# [Work instructions]
• A. Please answer these from the itertools grouping discussion:
(i) Which itertools function does the writer say can grow unboundedly if only one tine is used?
(ii) What two names are offered for a possible new module to hold this function?
(iii) What addition to collections does the writer still like best?
• B. Resume the itertools grouping discussion after its last line.

# [Given passage]
··········
I admit a hypothetical itertools.grouping that returned incrementally built dictionaries doesn't fill any simple need I have often encountered.  I can be hand-wavy about "stateful bucketing of streams" and looking at windowing/tails, but I don't have a clean and simple example where I need this.  The "run to exhaustion" interface has more obvious uses (albeit, they *must* be technically a subset of the incremental ones).

I think I will also concede that in incrementally built and yielded dictionary isn't *really* in the spirit of itertools either.  I suppose tee() can grow unboundedly if only one tine is utilized... but in general, itertools is meant to provide iterators that keep memory usage limited to a few elements in memory at a time (yes, groupby, takewhile, or dropwhile have pathological cases that could be unbounded... but usually they're not).

So maybe we really do need a dicttools or mappingtools module, with this as the first function to put inside it.

... but I STILL like a new collections.Grouping (or collections.Grouper) the best.  It might overcome Guido's reluctance... and what goes there is really delegated by him, not his own baby.

On Tue, Jul 3, 2018 at 12:19 PM Chris Barker via Python-ideas <python-ideas@python.org> wrote:
On Tue, Jul 3, 2018 at 8:24 AM, Steven D'Aprano <steve@pearwood.info> wrote:
On Tue, Jul 03, 2018 at 09:23:07AM -0400, David Mertz wrote:
> My problem with the second idea is that *I* find it very wrong to have
> something in itertools that does not return an iterator.  It wrecks the
> combinatorial algebra of the module.
··········
# [Given information]
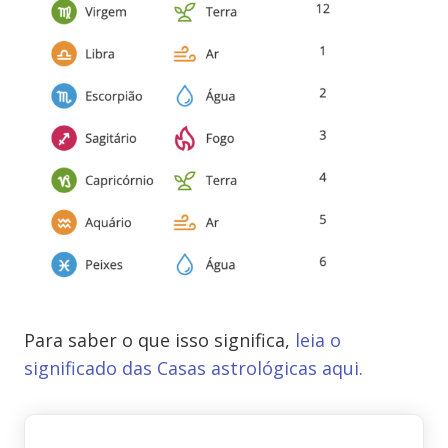
Para saber o que isso significa,
leia o
significado das Casas astrológicas aqui.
··········
# [Expected outputs]
• A.
(i) tee()
(ii) dicttools or mappingtools
(iii) A new collections.Grouping (or collections.Grouper)

• B.
hmm -- that seems to be a pretty pedantic approach -- practicality beats purity, after all :-)

I think we should first decide if a grouping() function is a useful addition to the standard library (after all:  "not every two line function needs to in the stdlib"), and f so, then we can find a home for it.

personally, I'm wondering if a "dicttools" or something module would make sense -- I imagine there are all sorts of other handy utilities for working with dicts that could go there. (though, yeah, we'd want to actually have a handful of these before creating a new module :-) )

> That said, it's easy to fix... and I believe independently useful.  Just
> make grouping() a generator function rather than a plain function.  This
> lets us get an incremental grouping of an iterable.

We already have something which lazily groups an iterable, returning
groups as they are seen: groupby.

What makes grouping() different from groupby() is that it accumulates
ALL of the subgroups rather than just consecutive subgroupings.

well, yeah, but it wont actually get you those until you exhaust the iterator -- so while it's different than itertools.groupby, it is different than itertools.groupby(sorted(iterable))?

In short, this wouldn't really solve the problems that itertools.groupby has for this sort of task -- so what's the point?

 > As for where it belongs, perhaps the collections module is the least worst fit.

That depends some on whether we go with a simple function, in which case collections is a pretty bad fit (but maybe still the least worse).

Personally I still like the idea of having this be special type of dict, rather than "just a function" -- and then it's really obvious where to put it :-)



Christopher Barker, Ph.D.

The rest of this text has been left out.